LO[0]: New language for initial compiler

/ prev next 2022-01-03 #lo

It may be strange to start the DevLog with a decision to switch to the new language but it is also my first programming related post so I guess it is better late than never.

TypeScript POC results

After doing a POC containing hello-world emitted to LLVM IR from a compiler written in TypeScript/Node.js I noticed that Node.js does not have a great support for C FFI.

Stuff that I tried:

using llvm-bindings library:
- GOOD: interface looks nice and feels like working with with C++ library directly
- GOOD: performance is nice: testing hello-world compilation takes less than 2 seconds
- BAD: inheritance is not implemented and thus some features are missing: getting value type is not possible as ConstValue extends Value and so on.
using llvm-c API through node-ffi-napi ffi library:
- GOOD: I am using the same approach as the self-hosted compiler will use thus making it easier to port later
- GOOD: Having more control over what is happening (including specifying llvm lib path) and having access to all functions exposed in llvm-c (including getting value type)
- a bit annoying: C API only exposes one type for all values (LLVMValueRef) which basically means losing a lot of type safety and need to track value attributes (such as function name for example) separately or needing to write even more wrappers to get around this
- BAD: Having to write a bunch of glue code to wrap llvm-c to more usable interface
- BAD: PERFORMANCE: this one was a deal breaker. Testing hello-world compilation took 13 seconds minimum, this includes:
  - around 5 seconds of loading libLLVM module (wrappers)
  - 1 second overhead of calling C function 😠, this is not acceptable at all
using llvm-c API with sbffi library (alternative to node-ffi-napi): It claims to be faster than ffi-napi (<100ms overhead) but does not support most of the functionality of ffi-napi. Even more glue code to support strings and array pointers is not something I decided to do (even though it may work).

Dropping Node

So the final decision was:

not to use Node 😢 when you need C FFI

It does have native plugins feature though. Which is basically writing glue code in C++. But instead of doing that I could have just used C++ directly 🤦.
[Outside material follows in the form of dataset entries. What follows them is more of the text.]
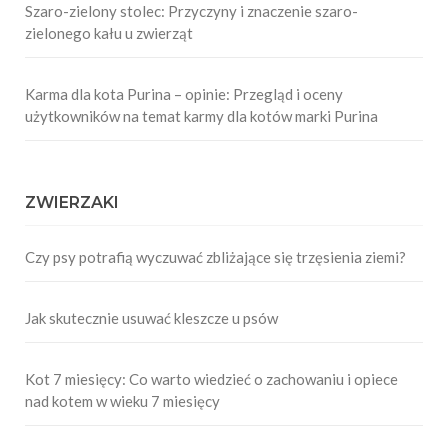
Szaro-zielony stolec: Przyczyny i znaczenie szaro-
zielonego kału u zwierząt
Karma dla kota Purina – opinie: Przegląd i oceny
użytkowników na temat karmy dla kotów marki Purina
ZWIERZAKI
Czy psy potrafią wyczuwać zbliżające się trzęsienia ziemi?
Jak skutecznie usuwać kleszcze u psów
Kot 7 miesięcy: Co warto wiedzieć o zachowaniu i opiece
nad kotem w wieku 7 miesięcy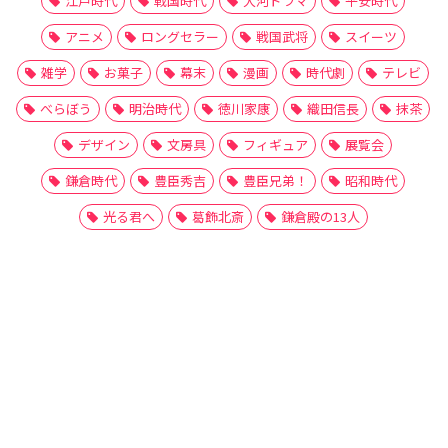
江戸時代
戦国時代
大河ドラマ
平安時代
アニメ
ロングセラー
戦国武将
スイーツ
雑学
お菓子
幕末
漫画
時代劇
テレビ
べらぼう
明治時代
徳川家康
織田信長
抹茶
デザイン
文房具
フィギュア
展覧会
鎌倉時代
豊臣秀吉
豊臣兄弟！
昭和時代
光る君へ
葛飾北斎
鎌倉殿の13人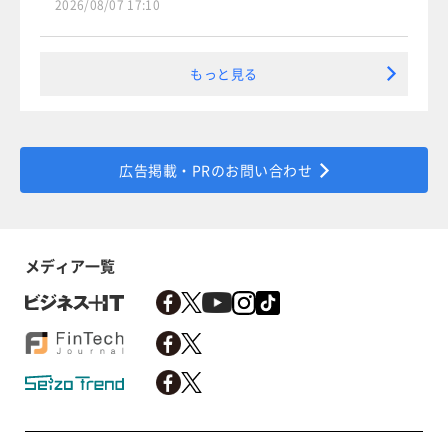
2026/08/07 17:10
もっと見る
広告掲載・PRのお問い合わせ
メディア一覧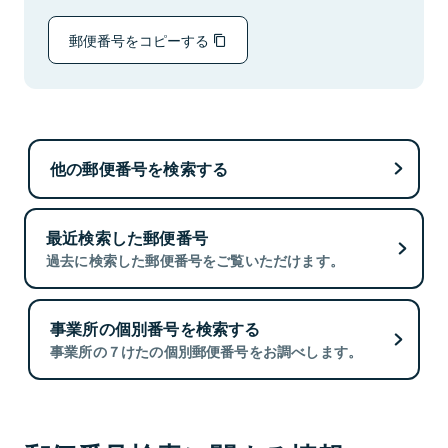
郵便番号をコピーする
他の郵便番号を検索する
最近検索した郵便番号
過去に検索した郵便番号をご覧いただけます。
事業所の個別番号を検索する
事業所の７けたの個別郵便番号をお調べします。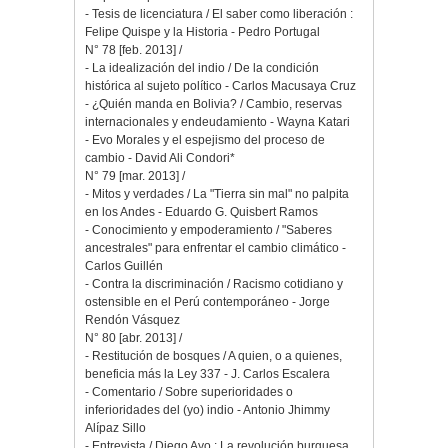
- Tesis de licenciatura / El saber como liberación :
Felipe Quispe y la Historia - Pedro Portugal
N° 78 [feb. 2013] /
- La idealización del indio / De la condición
histórica al sujeto político - Carlos Macusaya Cruz
- ¿Quién manda en Bolivia? / Cambio, reservas
internacionales y endeudamiento - Wayna Katari
- Evo Morales y el espejismo del proceso de
cambio - David Ali Condori*
N° 79 [mar. 2013] /
- Mitos y verdades / La "Tierra sin mal" no palpita
en los Andes - Eduardo G. Quisbert Ramos
- Conocimiento y empoderamiento / "Saberes
ancestrales" para enfrentar el cambio climático -
Carlos Guillén
- Contra la discriminación / Racismo cotidiano y
ostensible en el Perú contemporáneo - Jorge
Rendón Vásquez
N° 80 [abr. 2013] /
- Restitución de bosques / A quien, o a quienes,
beneficia más la Ley 337 - J. Carlos Escalera
- Comentario / Sobre superioridades o
inferioridades del (yo) indio - Antonio Jhimmy
Alípaz Sillo
- Entrevista / Diego Ayo : La revolución burguesa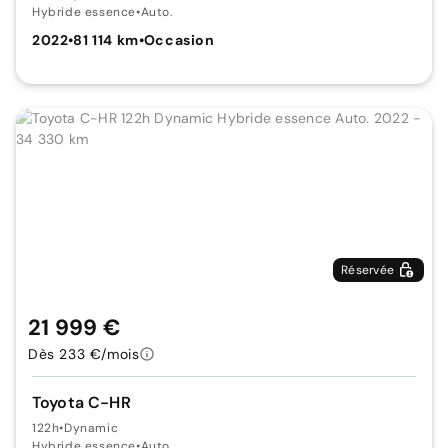
Hybride essence
•
Auto.
2022
•
81 114 km
•
Occasion
Réservée
21 999 €
Dès 233 €/mois
Toyota C-HR
122h
•
Dynamic
Hybride essence
•
Auto.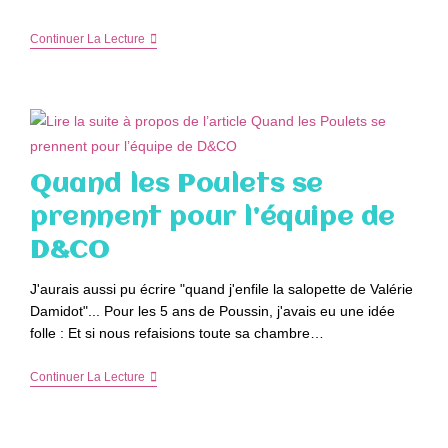
La
Continuer La Lecture
Chambre
De
Mon
Grand
Garçon
Quand les Poulets se
prennent pour l’équipe de
D&CO
J'aurais aussi pu écrire "quand j'enfile la salopette de Valérie
Damidot"... Pour les 5 ans de Poussin, j'avais eu une idée
folle : Et si nous refaisions toute sa chambre…
Quand
Continuer La Lecture
Les
Poulets
Se
Prennent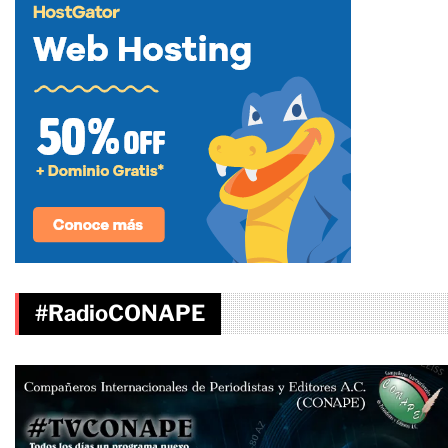
#RadioCONAPE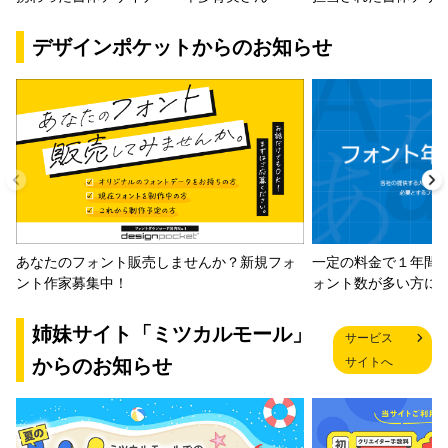
デザインポケットからのお知らせ
一定の料金で１年間
あなたのフォント販売しませんか？新規フォ
ォント数が多い方に
ント作家募集中！
姉妹サイト「ミツカルモール」
サービス
からのお知らせ
サイトへ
So the next decision was to pick a better language/platform for the initial compiler. Options: Deno, Rust, C++, something from JVM, Python 🤮.

Deno

I could keep the parser and some of the compiler code and also using TypeScript is nice but looking at FFI Docs I immediately rejected this option as it basically has all problems of sbffi (plus unknown performance).

C++

C++ would be a good choice probably because it would have native support for working with llvm, including both C and C++ APIs. But I have never actually worked with C++ other than doing some assignments in uni. Also I think that working with generics in C++ is a lot noisier than any other language that I know. I might consider trying it later if other options won't work.

JVM language

As I have some experience with Java (around 2 years of doing Android/LibGDX personal projects) a JVM language could have been an option. Kotlin or Scala specifically, not Java though as it is too verbose compared to others. There seems to be up to date lvm 13 bindings which are using llvm-c API.

Kotlin

Deal breaker for Kotlin: IDE support. JetBrains are apparently too greedy to make an open-source Kotlin language server so there is only a community version of that. As I would like to keep my VSCode setup and have decent experience I decided to skip this option.

Scala

Scala on the other side seems to have an official VSCode extension. It is also one of the few languages with HKT support so it is possible to write a really cool parser implementation using monads. Hmm, looks like it does not have any obvious downsides (other than lack of experience using it), could be a good option.

Python

There seems to be some support for C FFI. But because I kinda hate Python (as a JS developer) it would only be an option if it had a great C FFI. But reading the ffi docs. It looks to be only slightly better than node-fii-napi, so it was a no no for Python.

Rust

FFI seems to be nice, and there are even some libraries for using llvm which could be good for quick prototyping. I tried to something using Rust (including attempts to make a programming language) and it is a pretty good developing experience (when borrow checker is in a good mood). Performance is definitely a bonus, but while developing compile times should also be added - which are not the strongest side of Rust. Also VSCode extension is nice

Decision: Rust vs Scala (tldr: it's Scala)

While trying to decide on which language to choose I found this thread which was helpful in making this choice.

So, main downside of Rust is development speed as it forces you to think about memory safety and type safety in general, which is actually good if you need top performance and robustness but it is not something I would like to think about for initial compiler (which will be trashed at some point).

And the main downside of Scala is startup performance (around 2 second no matter the project size). But there is seems to be a way to fix that by using Scala Native. Not sure about how much of a problem it is to switch back and forth though.

I really wanted to go with Rust again (I even waited for Rust dev container to build) but because Scala is new to me (and has less subjective downsides) I decided to go that route.